Get hands-on experience with 20+ free Google Cloud products and $300 in free credit for new customers.

GCP Spark Serverless to Snowflake connection issue

I'm trying to connect to Snowflake from Google Cloud Dataproc Serverless (Batch) Spark job (Spark 3.1 on Scala 2.12, Snowflake JDBC 3.13.30, Spark Snowflake connector 2.11.3) but I get connectivity issues:

23/05/03 18:49:45 ERROR RestRequest: Stop retrying since elapsed time due to network issues has reached timeout. Elapsed: 120,138(ms), timeout: 60,000(ms)

Exception in thread "main" net.snowflake.client.jdbc.SnowflakeSQLException: JDBC driver encountered communication error. Message: Exception encountered for HTTP request: Connect to XXX.snowflakecomputing.com:443 [XXX.snowflakecomputing.com/34.107.221.154] failed: connect timed out.

I tried running it using default Dataproc solution (the one where you create clusters yourself) and there the problem doesn't occur there.
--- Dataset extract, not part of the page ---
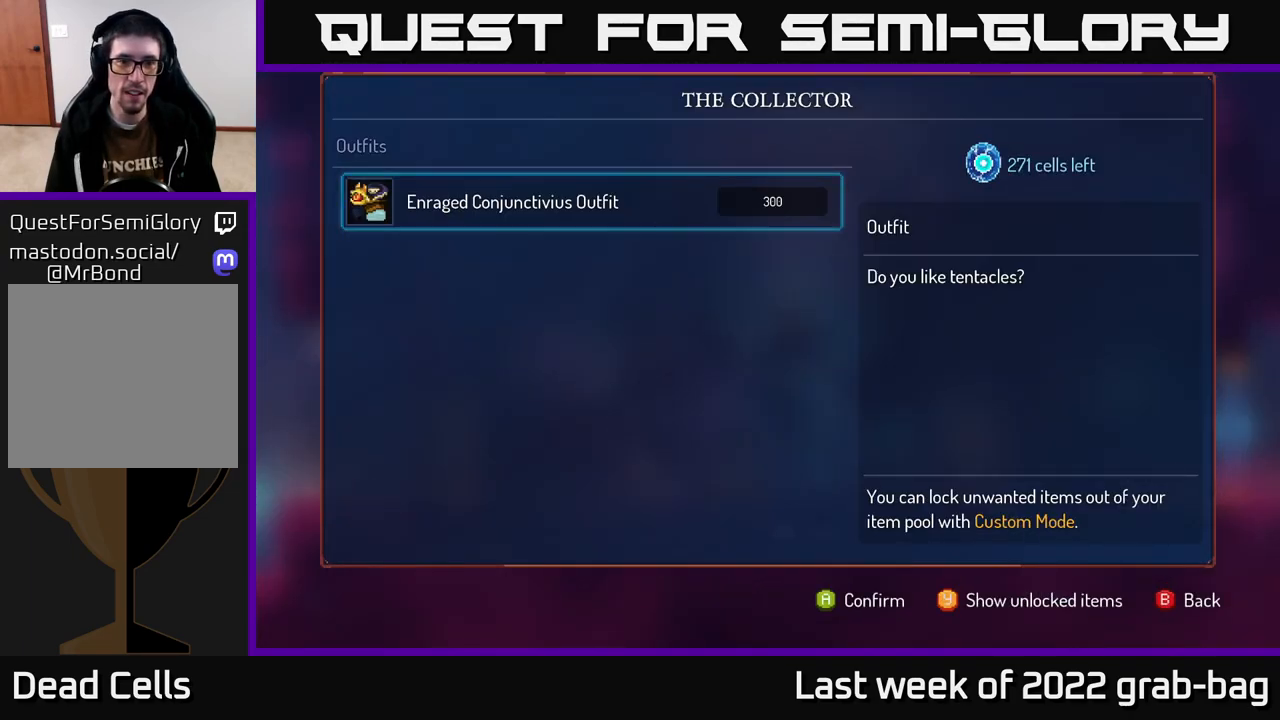
{"buttons": ["A"], "left_stick": "center", "right_stick": "center", "events": [[367, "A", "down"]]}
Are there additional firewall rules which prevent Spark Serverless from reaching the outside world?

0 7 1,254
7 REPLIES 7

The error message you received indicates a connectivity issue between your Spark job running on Google Cloud Dataproc Serverless and Snowflake. Here are a few things you can check and try to resolve the issue:

  1. Firewall rules: Make sure there are no additional firewall rules that prevent the Spark job from reaching the Snowflake service. You mentioned that the problem does not occur when using the default Dataproc solution, so it's possible that there are additional firewall restrictions in the serverless environment. Check your networking configuration and consult with your network administrator to ensure the necessary connectivity is allowed​1​.

  2. Network troubleshooting with SnowCD: Snowflake provides a network diagnostic tool called SnowCD. You can use SnowCD to evaluate and troubleshoot your network connection to Snowflake. It can be helpful during the initial configuration process and for on-demand troubleshooting. Refer to Snowflake's documentation on how to use SnowCD to verify your network connection

Please refer to the following link: https://docs.snowflake.com/developer-guide/jdbc/jdbc-configure

      3. Proxy server settings: If you are using a proxy server to connect to Snowflake, make sure the proxy settings are correctly configured. There are two ways            to specify a proxy server with the Snowflake JDBC driver: by setting Java system properties or by including the proxy host and port information in the                 JDBC connection string or the Properties object passed to the DriverManager.getConnection() method​0Propertiesobject passed totheDriverManager.getConnection() method. \n\nBoth techniques are documented below","pub_date":null}}​.

If you choose to set the proxy system properties in your code, you can use the System.setProperty method to set the necessary properties. Here's an example:

System.setProperty("http.useProxy", "true");
System.setProperty("http.proxyHost", "proxyHost Value");
System.setProperty("http.proxyPort", "proxyPort Value");
System.setProperty("https.proxyHost", "proxyHost HTTPS Value");
System.setProperty("https.proxyPort", "proxyPort HTTPS Value");
System.setProperty("http.proxyProtocol", "https");

Hi, this sounds like a very generic solution:

1. Can you create firewall rules in GCP which aim directly at Spark Serverless while omitting Dataproc? They're running in the same network.

2. Can you use SnowCD in Spark Serverless instance?

3. We don't use proxy

For a list of Dataproc Serverless Spark supported runtime releases see the following link:

https://cloud.google.com/dataproc-serverless/docs/concepts/versions/spark-runtime-versions 

I know this page very well, but it doesn't apply to any of my follow-up questions.

1. Firewall rules are configured to restrict access to Spark web UIs within the same VM. They are not configurable.

2. SnowCD is not currently available with Serverless Spark.

 

I was having a similar issue with connecting from Dataproc Serverless to an on-prem storage appliance. Setting egress firewall rules did not work. Tried using a custom container and that also did not work. It is very frustrating that this limitation does not seem to be documented anywhere. Finally, solved this by creating a Cloud NAT (needed because Dataproc Serverless nodes do not have external IPs) in addition to making sure that proper egress firewall rules are in place. 

I understand that you encountered difficulties connecting from Dataproc Serverless to an on-prem storage appliance and that setting egress firewall rules and using a custom container did not resolve the issue. It can be frustrating when such limitations are not clearly documented.

In your case, you were able to solve the problem by creating a Cloud NAT and ensuring that the proper egress firewall rules were in place. Cloud NAT allows instances without external IP addresses, such as Dataproc Serverless nodes, to communicate with resources outside of the Google Cloud environment. By configuring Cloud NAT and ensuring the appropriate egress firewall rules are set up, you were able to establish the connection between Dataproc Serverless and your on-prem storage appliance.